V ist ein Charakter der verschieden interpretiert wurde. Im Film ist er ein Freiheitskämpfer der gegen einen tyrannischen Staat kämpft. Der klassische Musik mag und eine Kulturperson durch und durch ist. Er ist die Stimme der klassischen Vernunft, die eine Gesellschaft die Freiheit aus der Tyrannei in die vermutliche Demokratie weisen wird.
Das passiert wenn Filme sich nicht trauen das Orginal umzusetzen. Im Comic ist V ein Verrrückter. Nachdem was man ihm angetan hat geht es nur noch um eins: Rache und Zerstörung. Doch was noch viel schlimmer wiegt, im Comic ist der Staat eine Demokratie. Zugegeben eine radikalere Form der heutigen. Diese Demokratie zwingt alle und jeden. Niemand traut sich aufzuschauen aus Angst seine Position zu verlieren.
Das Monströse ist, dass es einfach so passiert ist. Stück für Stück, Gesetz für Gesetz. Ohne das es jemanden Aufgefallen ist. Das es vorallen heute hier und jetzt unsere Freheit am erodieren ist!
Warum glauben unterwürfige Bürger, sie selber können den goldene Götzen Demokratie nicht Schlachten gehen? Was treibt Menschen an, diesen parasitären Staat auch noch moralisch beistehen zu müssen? Diese Angst des Autoren, in den 80ern, da der Staat überhand nimmt. Das die Menschen aus Angst mehr Sicherheit forderen und der Staat ihnen ihre Freiheiten nimmt!

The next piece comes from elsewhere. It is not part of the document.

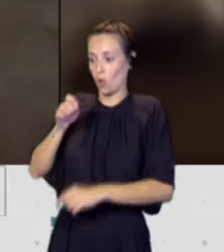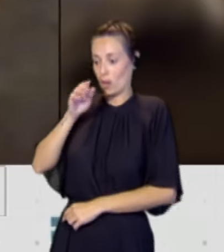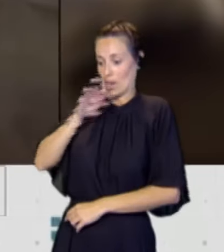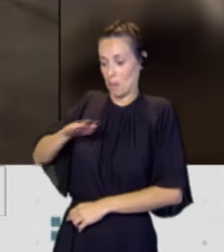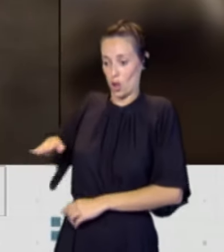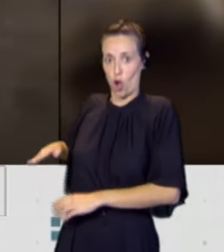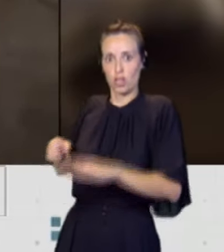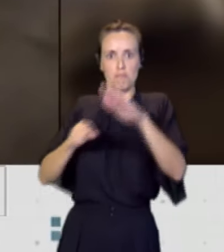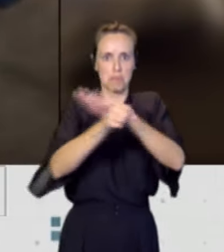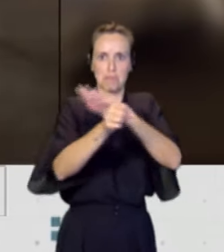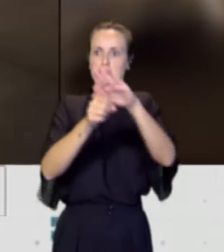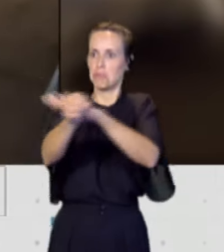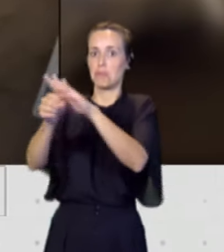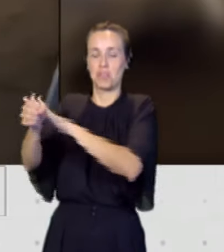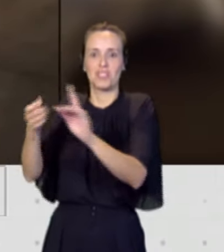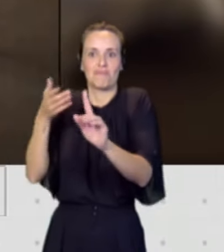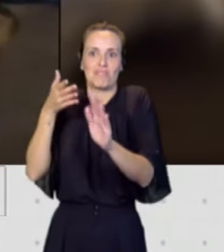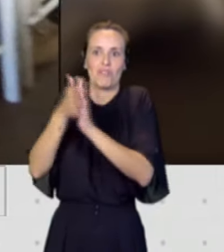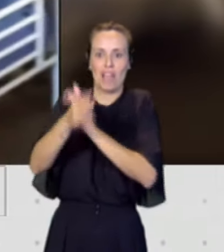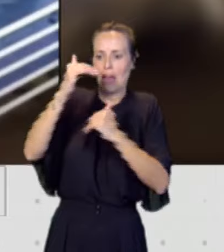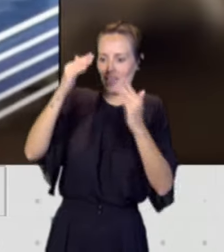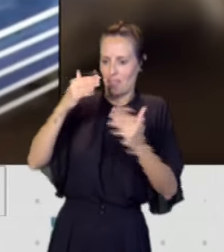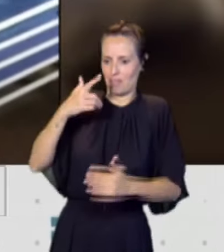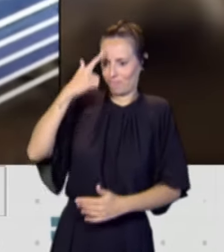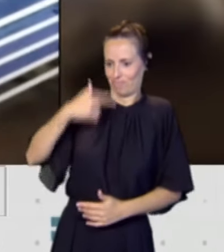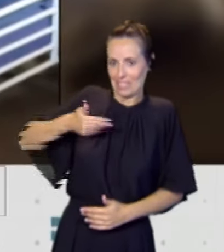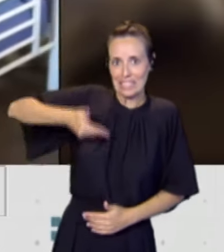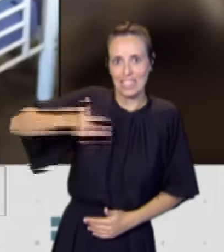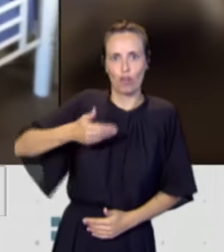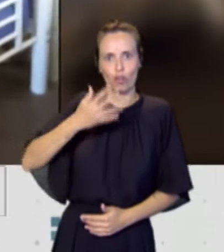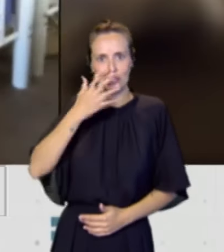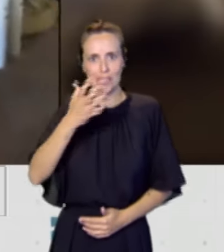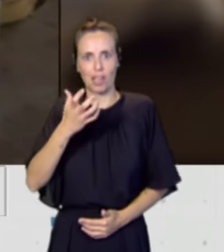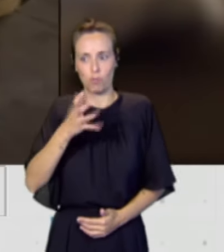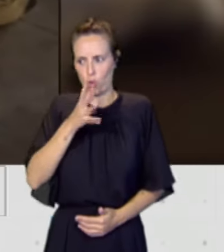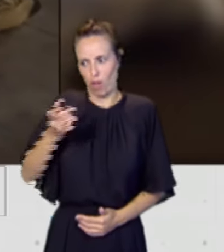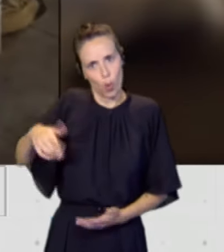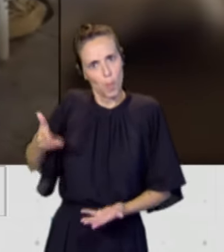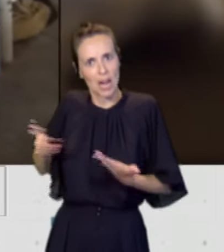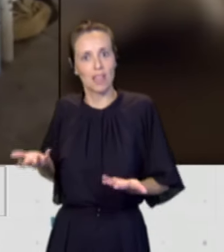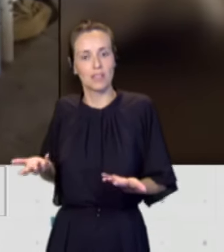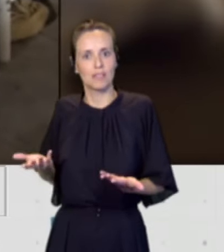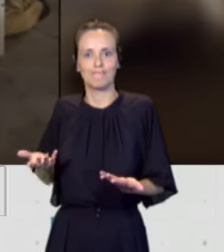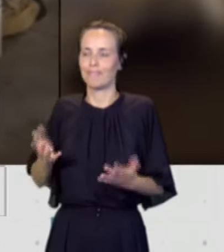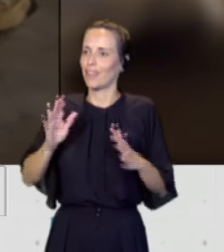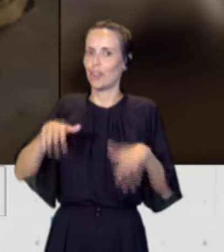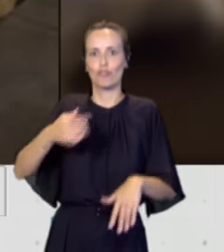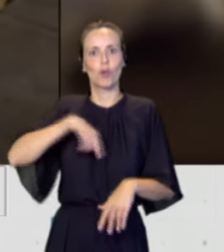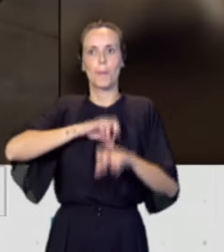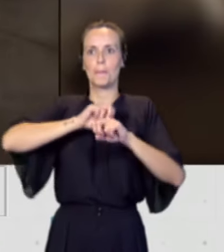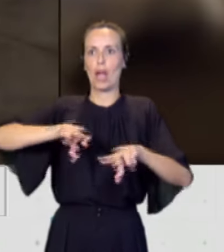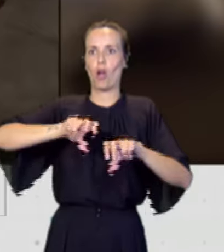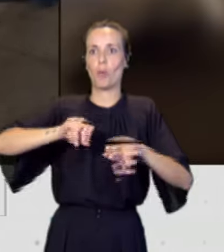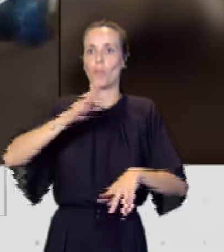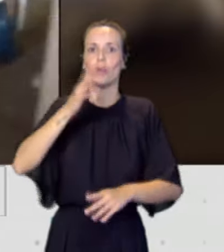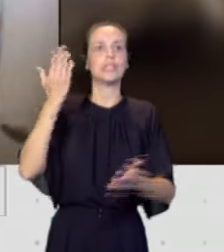digno y serio que se merecen, en lugar de seguir enquistándonos y poniendo la excusa de no hay, no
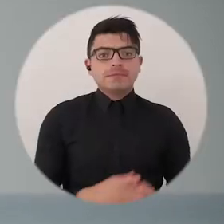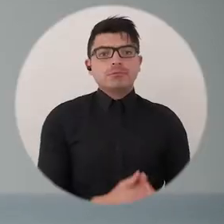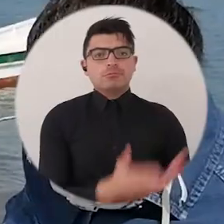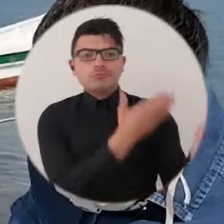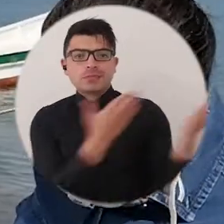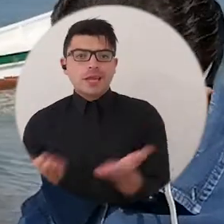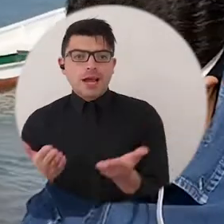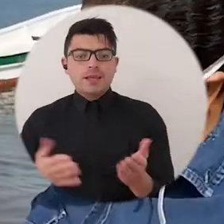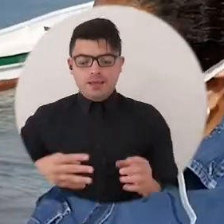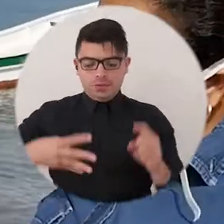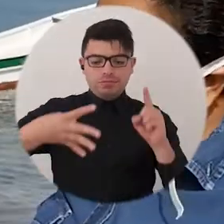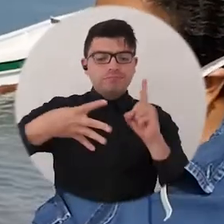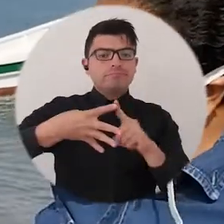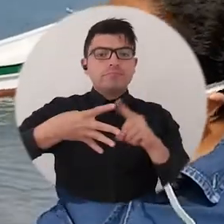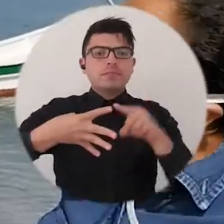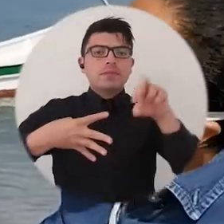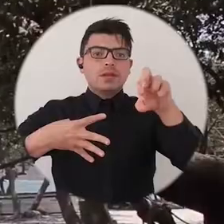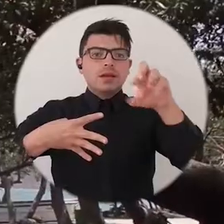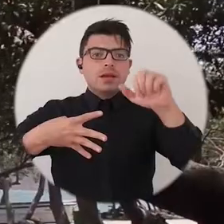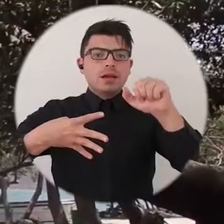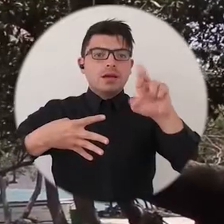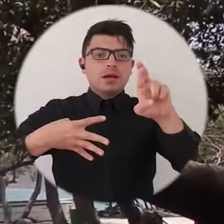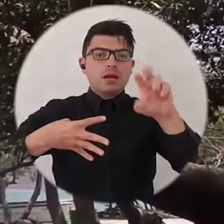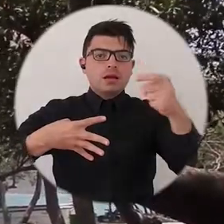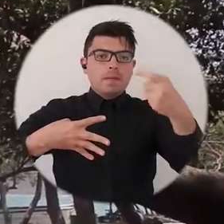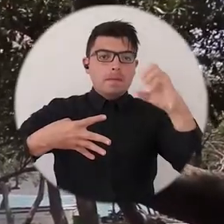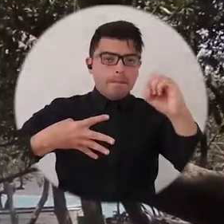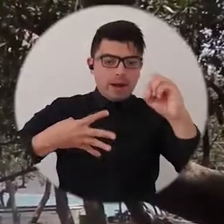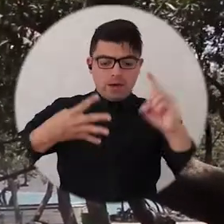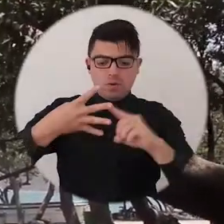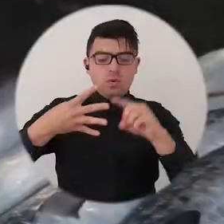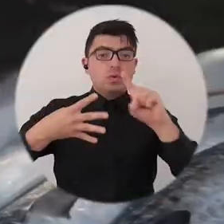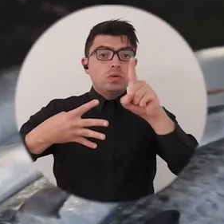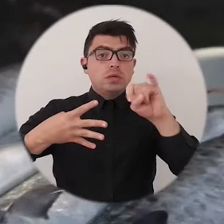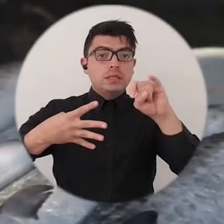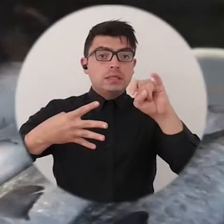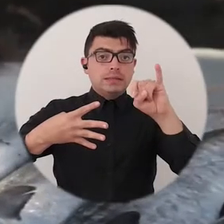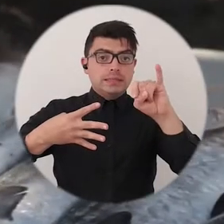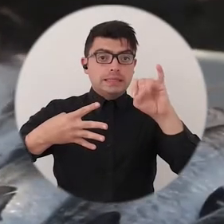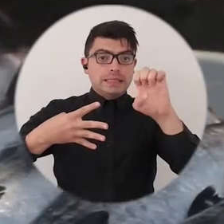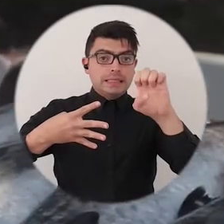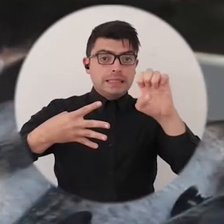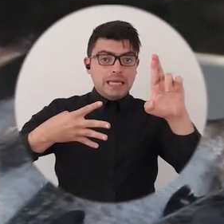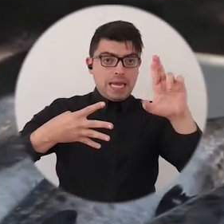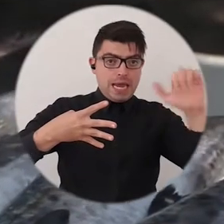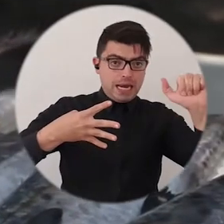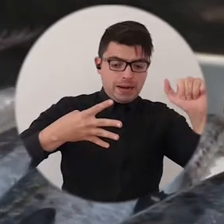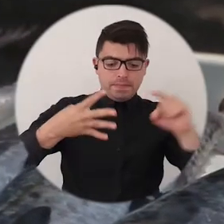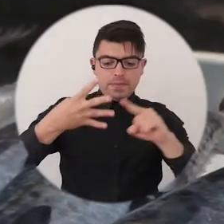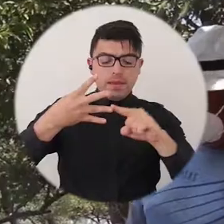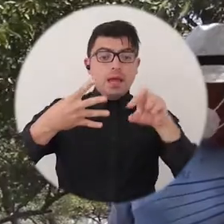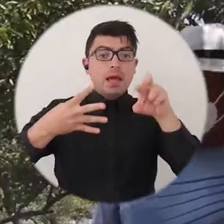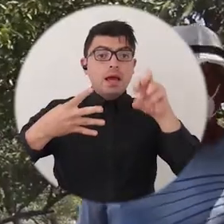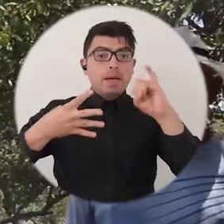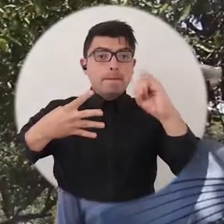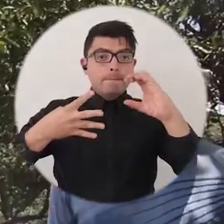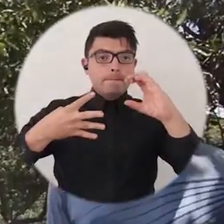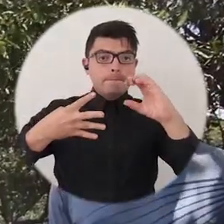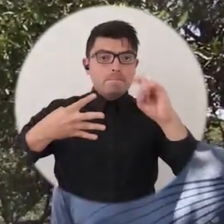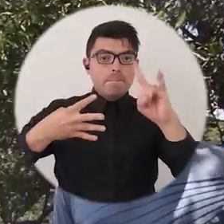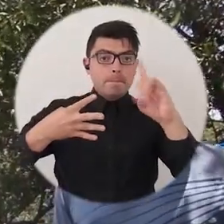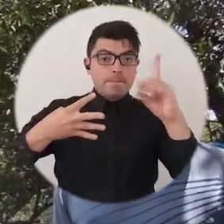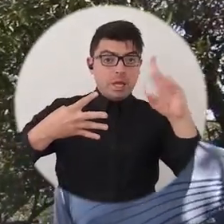Trajeron pargo, sierra, picúa y cachúa. Entonces digamos que los premios fueron por tamaño y peso.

Vielleicht wird es Zeit für uns "Post Demokratien" V zu gedenken. Daran das ein Staat nur eins ist: Zwang. Dummer unintelligenter angsterfüllter unkreativer totaler Zwang. Mehr wird aus keinem Staat entstehen können.
"Auch wenn man den Schlagstock, anstelle eines Gespräches einsetzen kann, werden Worte immer ihre Macht behalten!"
V aus dem Film V wie Vendetta
Es ist wieder an der Zeit das die Regierung Angst vor ihren Untertanen bekommt!